Monocular and Generalizable Gaussian Talking Head Animation
Journal:
arXiv
Published Date:
Apr 1, 2025
Abstract
In this work, we introduce Monocular and Generalizable Gaussian Talking Head
Animation (MGGTalk), which requires monocular datasets and generalizes to
unseen identities without personalized re-training. Compared with previous 3D
Gaussian Splatting (3DGS) methods that requires elusive multi-view datasets or
tedious personalized learning/inference, MGGtalk enables more practical and
broader applications. However, in the absence of multi-view and personalized
training data, the incompleteness of geometric and appearance information poses
a significant challenge.
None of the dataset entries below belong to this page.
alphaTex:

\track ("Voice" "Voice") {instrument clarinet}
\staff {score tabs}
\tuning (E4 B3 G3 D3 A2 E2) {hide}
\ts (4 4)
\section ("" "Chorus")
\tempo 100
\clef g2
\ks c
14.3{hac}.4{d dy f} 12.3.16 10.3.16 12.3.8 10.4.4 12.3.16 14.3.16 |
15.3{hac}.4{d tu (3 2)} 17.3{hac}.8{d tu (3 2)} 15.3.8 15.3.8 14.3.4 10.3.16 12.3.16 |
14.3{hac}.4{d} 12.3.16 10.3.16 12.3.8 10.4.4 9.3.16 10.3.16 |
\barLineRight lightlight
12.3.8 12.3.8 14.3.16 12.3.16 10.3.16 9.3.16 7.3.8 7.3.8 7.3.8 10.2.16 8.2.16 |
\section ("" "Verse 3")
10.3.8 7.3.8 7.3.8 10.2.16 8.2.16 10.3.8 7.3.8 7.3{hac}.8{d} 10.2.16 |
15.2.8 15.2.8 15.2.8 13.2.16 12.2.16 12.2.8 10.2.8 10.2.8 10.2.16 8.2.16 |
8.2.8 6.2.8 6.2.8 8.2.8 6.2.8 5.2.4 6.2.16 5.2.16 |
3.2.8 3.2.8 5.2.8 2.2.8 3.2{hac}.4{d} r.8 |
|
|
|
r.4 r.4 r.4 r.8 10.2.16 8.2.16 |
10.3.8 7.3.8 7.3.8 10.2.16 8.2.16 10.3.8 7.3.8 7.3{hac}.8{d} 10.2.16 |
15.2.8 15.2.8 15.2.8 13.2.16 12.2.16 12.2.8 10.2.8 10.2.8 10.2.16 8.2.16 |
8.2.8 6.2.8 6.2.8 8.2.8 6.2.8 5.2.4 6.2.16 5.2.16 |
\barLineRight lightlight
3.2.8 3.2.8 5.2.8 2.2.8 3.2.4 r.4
To address these challenges, MGGTalk explores depth
information to enhance geometric and facial symmetry characteristics to
supplement both geometric and appearance features. Initially, based on the
pixel-wise geometric information obtained from depth estimation, we incorporate
symmetry operations and point cloud filtering techniques to ensure a complete
and precise position parameter for 3DGS. Subsequently, we adopt a two-stage
strategy with symmetric priors for predicting the remaining 3DGS parameters. We
begin by predicting Gaussian parameters for the visible facial regions of the
source image. These parameters are subsequently utilized to improve the
prediction of Gaussian parameters for the non-visible regions. Extensive
experiments demonstrate that MGGTalk surpasses previous state-of-the-art
methods, achieving superior performance across various metrics.